• _Tasks for this exercise_
1. In the interview about racing the 505, what did Anna say she and Kaila had at any 505 regatta?
2. Retype the part of the 505 sailing interview starting with "Kaila, your beat" and going on through "in the class?".
3. Can you continue the 505 sailing interview from where it stops?

• _Extract to read_

________

Anna, what does Kaila do best?
One of Kaila’s biggest strengths is her ability to learn from her mistakes and quickly apply corrections.  Kaila has also done amazingly well with working to learn how to power the boat to our size. We had the smallest combined weight at any 505 regatta, but she has been able to refine how we need to set up our boat. She is remarkably supportive. I occasionally get frustrated with my physical abilities while we are sailing and she is able to level my head and push me further, even when she is struggling herself.

Kaila, what does Anna do best?
Anna has a great amount of physical and mental strength which most definitely proves vital when racing the 505. Even when races are physically tough as we battle to keep the boat flat, I watch her grit her teeth, smile, and try even harder. I have certainly never met anyone so determined to do the best she can possibly do which makes working and sailing together absolutely great.

Kaila, your beat your dad Christopher, any love lost?
Disregarding any places finished, I believe both of our goals was to come to our first worlds and learn valuable lessons. We both had various ups and downs but coming out of the event, we both were proud of our races and have agreed to work even harder to improve. So in the end, as far as I know, no love was lost.

What is it like being one of the few female-only teams in the class?

________

• _Recorded information_

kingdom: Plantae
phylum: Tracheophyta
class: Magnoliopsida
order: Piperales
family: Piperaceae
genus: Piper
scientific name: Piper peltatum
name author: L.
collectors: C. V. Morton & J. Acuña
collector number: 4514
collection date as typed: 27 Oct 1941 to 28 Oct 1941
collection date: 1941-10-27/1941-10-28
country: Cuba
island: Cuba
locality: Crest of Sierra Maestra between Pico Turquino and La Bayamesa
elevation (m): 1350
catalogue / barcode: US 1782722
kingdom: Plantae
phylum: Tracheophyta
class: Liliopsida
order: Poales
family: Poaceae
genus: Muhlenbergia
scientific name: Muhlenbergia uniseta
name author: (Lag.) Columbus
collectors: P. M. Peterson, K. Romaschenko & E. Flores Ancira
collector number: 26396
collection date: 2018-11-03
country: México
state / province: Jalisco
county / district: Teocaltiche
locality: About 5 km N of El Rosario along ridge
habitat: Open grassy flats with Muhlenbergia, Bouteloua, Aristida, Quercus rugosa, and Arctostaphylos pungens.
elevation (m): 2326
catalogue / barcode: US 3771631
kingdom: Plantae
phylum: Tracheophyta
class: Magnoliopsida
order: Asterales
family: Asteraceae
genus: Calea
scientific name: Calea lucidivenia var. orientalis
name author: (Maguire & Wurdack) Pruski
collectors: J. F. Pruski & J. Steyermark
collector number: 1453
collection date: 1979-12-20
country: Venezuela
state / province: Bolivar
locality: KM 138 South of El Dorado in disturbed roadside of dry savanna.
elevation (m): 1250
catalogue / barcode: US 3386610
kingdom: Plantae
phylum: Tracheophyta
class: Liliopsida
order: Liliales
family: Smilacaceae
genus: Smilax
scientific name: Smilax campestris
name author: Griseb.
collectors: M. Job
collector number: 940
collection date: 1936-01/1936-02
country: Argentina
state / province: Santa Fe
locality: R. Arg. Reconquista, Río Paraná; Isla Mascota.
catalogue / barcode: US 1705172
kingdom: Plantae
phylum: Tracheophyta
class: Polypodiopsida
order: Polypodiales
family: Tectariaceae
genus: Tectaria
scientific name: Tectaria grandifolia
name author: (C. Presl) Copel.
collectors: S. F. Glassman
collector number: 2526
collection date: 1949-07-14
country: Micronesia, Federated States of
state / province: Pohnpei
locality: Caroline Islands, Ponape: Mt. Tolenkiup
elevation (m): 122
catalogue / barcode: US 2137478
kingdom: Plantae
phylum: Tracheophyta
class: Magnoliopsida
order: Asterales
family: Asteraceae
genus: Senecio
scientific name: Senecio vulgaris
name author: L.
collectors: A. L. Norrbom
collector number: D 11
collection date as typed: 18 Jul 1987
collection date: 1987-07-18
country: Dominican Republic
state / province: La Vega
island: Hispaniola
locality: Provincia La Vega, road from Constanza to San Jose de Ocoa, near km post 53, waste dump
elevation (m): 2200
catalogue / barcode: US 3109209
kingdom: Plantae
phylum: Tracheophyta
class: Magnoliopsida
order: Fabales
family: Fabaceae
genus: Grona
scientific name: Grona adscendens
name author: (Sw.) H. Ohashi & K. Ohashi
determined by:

________

• _Task answers_
1. The smallest combined weight.

2.
Kaila, your beat your dad Christopher, any love lost?
Disregarding any places finished, I believe both of our goals was to come to our first worlds and learn valuable lessons. We both had various ups and downs but coming out of the event, we both were proud of our races and have agreed to work even harder to improve. So in the end, as far as I know, no love was lost.

What is it like being one of the few female-only teams in the class?

3.
The sport is known to be been dominated by males, but we see more and more females coming into the sport through high school and college sailing. It is definitely empowering to be one of the only all-female teams in the class. People are looking to the all-female teams to prove the physical ability for females to sail these powerful boats. We really want to show young women that it is possible to get into these classes and that the power of the boat is not a reason to avoid the class.

What advice would you have for other young sailors looking to get into the class?
Anna: Don’t be afraid to ask questions. This group of sailors is one of the most supportive that I have ever seen. They want to see the class build and grow and the only way to do that is to bring young people in. If you are interested in getting into the class, ask someone to take you out. I guarantee that they would be happy to see some young faces in the boat.
Kaila: To piggy-back off of Anna, this class is definitely amazing and helpful in so many ways so never be afraid to ask questions. People are always looking for interested sailors to skipper and crew. If you are excited to learn a lot in a fast paced boat this is definitely the place to be.

Do you have any events you are looking forward to next season?
Anna: Right now, we don’t have any plans. We are pretty limited in our time together. We both have taken on demanding paths in school combined with college sailing and our summers are dedicated to working to pay for school. If anyone wants to help us out, we would love to make another appearance at Worlds!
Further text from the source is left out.